* **Activity**
Take each line of the entries below that contains "lines" and copy it.

□ □ □

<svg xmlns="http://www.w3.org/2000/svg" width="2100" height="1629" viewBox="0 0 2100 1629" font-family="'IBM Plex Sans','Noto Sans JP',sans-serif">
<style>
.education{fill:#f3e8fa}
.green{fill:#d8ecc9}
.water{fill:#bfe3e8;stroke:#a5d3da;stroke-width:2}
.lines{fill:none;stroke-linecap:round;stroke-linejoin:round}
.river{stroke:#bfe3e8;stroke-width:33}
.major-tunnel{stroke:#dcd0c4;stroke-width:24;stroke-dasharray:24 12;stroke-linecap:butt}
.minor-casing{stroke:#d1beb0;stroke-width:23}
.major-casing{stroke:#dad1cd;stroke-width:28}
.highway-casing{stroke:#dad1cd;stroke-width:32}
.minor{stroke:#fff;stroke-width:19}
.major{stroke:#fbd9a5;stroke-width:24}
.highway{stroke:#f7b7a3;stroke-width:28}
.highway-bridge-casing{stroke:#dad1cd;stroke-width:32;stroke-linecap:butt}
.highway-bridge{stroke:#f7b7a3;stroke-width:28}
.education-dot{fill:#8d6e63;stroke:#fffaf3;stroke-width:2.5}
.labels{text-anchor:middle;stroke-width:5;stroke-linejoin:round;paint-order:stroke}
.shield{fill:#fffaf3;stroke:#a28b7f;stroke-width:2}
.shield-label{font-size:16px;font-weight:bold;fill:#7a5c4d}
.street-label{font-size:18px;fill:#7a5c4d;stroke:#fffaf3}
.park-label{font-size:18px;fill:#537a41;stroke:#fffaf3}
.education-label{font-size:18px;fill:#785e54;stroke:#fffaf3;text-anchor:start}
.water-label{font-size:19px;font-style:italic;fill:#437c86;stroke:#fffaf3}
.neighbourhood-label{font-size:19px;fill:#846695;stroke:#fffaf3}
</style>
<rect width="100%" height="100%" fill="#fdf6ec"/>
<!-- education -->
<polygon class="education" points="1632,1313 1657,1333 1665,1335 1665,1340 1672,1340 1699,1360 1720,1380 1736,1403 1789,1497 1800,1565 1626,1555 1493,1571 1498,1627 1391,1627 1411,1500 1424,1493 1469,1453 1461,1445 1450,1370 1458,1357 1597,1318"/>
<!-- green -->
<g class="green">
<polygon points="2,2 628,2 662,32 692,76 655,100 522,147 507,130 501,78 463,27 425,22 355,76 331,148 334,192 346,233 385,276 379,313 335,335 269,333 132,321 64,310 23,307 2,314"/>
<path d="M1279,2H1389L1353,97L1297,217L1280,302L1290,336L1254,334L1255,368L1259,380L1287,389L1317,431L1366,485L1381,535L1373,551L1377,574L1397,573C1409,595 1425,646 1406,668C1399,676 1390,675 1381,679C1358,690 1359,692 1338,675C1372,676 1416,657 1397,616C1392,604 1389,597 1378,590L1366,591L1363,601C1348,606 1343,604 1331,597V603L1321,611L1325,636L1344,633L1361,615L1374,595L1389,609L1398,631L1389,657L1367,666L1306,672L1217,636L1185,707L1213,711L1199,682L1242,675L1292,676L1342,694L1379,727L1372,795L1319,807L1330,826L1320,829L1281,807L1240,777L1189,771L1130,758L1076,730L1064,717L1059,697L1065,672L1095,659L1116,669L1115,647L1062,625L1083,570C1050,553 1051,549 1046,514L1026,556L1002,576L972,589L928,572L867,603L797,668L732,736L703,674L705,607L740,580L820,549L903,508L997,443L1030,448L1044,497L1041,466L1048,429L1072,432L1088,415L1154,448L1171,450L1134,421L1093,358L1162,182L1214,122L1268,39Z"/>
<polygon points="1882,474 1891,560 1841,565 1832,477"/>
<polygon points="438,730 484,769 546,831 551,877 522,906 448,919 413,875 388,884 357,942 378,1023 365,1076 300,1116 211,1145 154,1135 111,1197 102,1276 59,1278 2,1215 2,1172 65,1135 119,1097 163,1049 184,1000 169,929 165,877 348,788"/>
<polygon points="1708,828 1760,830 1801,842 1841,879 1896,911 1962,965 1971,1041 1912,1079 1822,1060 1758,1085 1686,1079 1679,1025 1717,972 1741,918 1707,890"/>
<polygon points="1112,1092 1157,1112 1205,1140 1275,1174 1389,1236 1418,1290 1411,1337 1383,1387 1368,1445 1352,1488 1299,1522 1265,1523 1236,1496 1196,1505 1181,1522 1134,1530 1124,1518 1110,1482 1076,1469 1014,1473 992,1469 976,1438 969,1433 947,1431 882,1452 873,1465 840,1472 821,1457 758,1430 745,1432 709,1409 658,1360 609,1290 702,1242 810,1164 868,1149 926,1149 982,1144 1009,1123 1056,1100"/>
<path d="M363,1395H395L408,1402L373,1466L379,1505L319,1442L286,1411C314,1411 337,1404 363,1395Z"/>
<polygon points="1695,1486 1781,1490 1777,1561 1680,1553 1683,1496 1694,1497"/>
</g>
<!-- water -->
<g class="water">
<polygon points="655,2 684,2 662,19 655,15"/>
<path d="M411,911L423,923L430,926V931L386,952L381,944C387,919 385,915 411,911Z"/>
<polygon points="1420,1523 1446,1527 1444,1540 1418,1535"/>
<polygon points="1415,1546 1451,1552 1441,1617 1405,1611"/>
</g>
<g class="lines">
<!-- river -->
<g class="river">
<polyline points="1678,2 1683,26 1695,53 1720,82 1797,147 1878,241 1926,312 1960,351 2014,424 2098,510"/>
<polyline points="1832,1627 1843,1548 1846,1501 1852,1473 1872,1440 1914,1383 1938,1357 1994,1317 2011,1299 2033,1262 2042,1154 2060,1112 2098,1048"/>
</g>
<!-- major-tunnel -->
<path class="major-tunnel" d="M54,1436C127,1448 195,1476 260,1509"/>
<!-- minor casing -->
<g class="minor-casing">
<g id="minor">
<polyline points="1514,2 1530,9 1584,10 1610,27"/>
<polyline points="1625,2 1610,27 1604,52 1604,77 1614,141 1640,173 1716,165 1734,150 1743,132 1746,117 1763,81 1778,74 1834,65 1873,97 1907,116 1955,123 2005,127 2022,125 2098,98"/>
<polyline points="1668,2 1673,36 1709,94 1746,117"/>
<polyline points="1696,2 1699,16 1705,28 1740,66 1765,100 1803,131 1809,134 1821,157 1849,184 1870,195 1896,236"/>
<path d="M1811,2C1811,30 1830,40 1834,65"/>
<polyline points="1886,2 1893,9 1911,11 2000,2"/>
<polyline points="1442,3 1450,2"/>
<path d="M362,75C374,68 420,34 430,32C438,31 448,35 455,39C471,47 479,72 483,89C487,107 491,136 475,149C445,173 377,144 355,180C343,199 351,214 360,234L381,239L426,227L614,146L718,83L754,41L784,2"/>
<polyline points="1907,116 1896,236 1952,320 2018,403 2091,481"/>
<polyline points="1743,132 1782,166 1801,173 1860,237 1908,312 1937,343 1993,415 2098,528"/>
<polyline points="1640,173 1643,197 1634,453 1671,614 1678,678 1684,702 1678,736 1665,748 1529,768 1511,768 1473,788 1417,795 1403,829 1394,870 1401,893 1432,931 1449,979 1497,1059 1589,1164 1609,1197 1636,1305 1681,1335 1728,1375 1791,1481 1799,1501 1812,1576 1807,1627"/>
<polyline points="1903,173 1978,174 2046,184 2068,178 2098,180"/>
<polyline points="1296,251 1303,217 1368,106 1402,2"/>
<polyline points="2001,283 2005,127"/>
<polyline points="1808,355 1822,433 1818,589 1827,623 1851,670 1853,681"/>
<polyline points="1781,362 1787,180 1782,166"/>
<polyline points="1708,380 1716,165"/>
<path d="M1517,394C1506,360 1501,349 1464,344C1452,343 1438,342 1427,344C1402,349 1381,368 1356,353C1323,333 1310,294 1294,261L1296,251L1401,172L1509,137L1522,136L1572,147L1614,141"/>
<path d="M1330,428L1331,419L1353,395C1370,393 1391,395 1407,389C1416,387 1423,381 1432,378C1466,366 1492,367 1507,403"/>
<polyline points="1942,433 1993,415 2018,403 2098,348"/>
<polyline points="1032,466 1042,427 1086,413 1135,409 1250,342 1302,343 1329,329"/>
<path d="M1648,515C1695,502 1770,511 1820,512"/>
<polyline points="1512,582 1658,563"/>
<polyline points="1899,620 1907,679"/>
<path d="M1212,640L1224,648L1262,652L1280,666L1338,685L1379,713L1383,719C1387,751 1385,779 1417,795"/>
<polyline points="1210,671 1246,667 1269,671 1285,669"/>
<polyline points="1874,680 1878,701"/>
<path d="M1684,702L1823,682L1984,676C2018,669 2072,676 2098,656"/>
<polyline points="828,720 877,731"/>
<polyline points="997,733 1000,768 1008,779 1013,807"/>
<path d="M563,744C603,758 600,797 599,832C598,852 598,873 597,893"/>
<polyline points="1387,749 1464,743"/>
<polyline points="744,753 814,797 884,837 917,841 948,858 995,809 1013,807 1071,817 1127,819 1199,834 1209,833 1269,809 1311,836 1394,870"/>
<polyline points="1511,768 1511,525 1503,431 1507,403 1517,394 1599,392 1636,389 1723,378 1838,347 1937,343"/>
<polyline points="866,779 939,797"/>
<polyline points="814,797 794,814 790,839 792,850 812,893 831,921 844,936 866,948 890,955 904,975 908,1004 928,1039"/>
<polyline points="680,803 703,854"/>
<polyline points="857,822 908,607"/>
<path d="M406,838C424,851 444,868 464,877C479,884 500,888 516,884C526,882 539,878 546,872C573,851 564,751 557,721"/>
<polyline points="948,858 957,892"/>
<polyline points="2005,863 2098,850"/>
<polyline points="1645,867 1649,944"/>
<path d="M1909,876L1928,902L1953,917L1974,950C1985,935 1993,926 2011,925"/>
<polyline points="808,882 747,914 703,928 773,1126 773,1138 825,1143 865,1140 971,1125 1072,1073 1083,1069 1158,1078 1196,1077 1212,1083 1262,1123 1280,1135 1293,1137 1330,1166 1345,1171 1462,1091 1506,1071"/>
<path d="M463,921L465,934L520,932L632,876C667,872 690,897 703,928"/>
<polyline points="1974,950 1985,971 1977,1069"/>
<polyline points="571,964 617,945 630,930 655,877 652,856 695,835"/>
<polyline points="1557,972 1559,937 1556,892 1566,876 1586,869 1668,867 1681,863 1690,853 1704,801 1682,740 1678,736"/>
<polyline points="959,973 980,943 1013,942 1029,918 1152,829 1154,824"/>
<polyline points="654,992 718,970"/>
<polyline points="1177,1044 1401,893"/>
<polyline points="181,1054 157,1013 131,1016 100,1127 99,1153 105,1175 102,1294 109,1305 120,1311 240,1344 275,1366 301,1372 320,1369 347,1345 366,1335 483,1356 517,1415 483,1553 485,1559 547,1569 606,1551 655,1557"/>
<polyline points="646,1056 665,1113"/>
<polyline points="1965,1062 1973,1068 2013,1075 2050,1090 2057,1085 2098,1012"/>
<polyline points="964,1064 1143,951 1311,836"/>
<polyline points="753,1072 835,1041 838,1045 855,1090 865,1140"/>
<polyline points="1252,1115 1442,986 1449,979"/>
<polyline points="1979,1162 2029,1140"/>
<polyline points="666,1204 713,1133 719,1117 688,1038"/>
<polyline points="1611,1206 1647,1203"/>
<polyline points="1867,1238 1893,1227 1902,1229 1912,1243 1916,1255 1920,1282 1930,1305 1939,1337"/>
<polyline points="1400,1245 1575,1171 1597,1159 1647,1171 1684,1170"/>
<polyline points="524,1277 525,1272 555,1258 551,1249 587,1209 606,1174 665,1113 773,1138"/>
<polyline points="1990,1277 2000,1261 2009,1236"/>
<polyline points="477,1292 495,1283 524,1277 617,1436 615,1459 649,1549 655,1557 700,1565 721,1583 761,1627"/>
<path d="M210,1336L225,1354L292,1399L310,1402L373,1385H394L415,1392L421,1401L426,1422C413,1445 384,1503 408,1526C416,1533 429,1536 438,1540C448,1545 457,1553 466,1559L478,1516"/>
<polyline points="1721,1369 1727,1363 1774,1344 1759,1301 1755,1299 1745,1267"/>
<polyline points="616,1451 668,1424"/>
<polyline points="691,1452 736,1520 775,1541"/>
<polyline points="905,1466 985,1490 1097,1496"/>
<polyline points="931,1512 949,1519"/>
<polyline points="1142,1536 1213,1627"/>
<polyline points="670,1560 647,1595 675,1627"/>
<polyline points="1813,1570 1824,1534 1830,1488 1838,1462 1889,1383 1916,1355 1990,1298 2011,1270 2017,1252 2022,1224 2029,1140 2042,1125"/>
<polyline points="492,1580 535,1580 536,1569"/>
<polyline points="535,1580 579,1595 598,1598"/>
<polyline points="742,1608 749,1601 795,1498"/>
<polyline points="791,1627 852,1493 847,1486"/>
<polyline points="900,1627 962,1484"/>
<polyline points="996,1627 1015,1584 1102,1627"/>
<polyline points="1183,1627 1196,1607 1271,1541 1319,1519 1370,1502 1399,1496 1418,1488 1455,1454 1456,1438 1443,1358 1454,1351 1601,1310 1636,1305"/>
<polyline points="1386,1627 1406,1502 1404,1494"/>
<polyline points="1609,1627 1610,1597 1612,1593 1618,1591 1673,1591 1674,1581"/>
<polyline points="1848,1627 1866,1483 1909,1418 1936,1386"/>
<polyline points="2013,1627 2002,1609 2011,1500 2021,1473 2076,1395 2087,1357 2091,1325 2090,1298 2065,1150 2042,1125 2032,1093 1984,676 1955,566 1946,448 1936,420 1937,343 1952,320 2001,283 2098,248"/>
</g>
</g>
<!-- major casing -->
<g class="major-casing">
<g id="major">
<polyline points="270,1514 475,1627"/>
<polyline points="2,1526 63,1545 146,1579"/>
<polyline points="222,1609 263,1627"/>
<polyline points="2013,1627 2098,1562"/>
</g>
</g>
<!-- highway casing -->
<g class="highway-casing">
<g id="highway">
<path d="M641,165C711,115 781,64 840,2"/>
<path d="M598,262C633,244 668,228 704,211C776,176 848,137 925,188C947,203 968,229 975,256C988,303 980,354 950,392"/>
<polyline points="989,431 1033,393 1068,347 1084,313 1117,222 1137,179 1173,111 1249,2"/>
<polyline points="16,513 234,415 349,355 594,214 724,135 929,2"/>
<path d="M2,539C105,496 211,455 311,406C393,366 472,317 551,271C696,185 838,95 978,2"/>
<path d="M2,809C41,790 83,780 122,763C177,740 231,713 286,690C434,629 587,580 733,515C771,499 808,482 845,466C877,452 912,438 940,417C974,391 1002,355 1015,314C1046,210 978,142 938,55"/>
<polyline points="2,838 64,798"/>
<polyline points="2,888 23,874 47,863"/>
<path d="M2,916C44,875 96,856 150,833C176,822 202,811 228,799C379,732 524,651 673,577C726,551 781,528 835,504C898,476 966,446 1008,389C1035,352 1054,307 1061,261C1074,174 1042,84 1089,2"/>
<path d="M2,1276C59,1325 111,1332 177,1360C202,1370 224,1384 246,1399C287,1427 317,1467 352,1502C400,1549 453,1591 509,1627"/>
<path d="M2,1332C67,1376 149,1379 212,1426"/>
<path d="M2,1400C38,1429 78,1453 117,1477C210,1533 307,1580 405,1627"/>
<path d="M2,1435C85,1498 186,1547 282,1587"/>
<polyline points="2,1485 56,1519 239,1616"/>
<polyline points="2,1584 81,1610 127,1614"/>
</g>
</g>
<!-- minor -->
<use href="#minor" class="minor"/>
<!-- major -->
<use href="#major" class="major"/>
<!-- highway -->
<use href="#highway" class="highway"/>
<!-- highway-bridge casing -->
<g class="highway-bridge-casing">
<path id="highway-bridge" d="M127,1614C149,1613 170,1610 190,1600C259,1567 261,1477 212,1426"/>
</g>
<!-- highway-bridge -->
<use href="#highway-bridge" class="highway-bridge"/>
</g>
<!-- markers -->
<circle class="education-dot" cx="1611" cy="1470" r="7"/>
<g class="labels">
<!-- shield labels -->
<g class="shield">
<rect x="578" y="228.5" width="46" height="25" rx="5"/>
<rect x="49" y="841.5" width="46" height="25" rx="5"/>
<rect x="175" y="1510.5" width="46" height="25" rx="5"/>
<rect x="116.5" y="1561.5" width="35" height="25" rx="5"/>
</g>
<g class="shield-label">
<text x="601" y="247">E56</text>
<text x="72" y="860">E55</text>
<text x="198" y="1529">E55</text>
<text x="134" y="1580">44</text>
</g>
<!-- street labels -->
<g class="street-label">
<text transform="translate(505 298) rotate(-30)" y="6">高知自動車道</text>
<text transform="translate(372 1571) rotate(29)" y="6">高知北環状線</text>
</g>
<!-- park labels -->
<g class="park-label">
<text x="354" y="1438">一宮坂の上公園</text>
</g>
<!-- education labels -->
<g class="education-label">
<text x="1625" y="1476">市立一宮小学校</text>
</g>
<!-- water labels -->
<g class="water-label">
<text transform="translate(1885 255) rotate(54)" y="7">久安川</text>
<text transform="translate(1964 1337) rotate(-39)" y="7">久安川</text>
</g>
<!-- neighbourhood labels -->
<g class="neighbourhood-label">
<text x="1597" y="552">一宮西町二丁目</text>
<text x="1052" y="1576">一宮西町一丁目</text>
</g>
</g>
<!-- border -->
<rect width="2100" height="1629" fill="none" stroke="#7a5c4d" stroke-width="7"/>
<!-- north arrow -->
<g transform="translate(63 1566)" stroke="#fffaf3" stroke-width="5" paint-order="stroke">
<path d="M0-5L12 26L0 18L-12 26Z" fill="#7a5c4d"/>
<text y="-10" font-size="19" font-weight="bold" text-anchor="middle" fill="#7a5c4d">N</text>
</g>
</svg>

□ □ □

* **Your solution**
.lines{fill:none;stroke-linecap:round;stroke-linejoin:round}
<g class="lines">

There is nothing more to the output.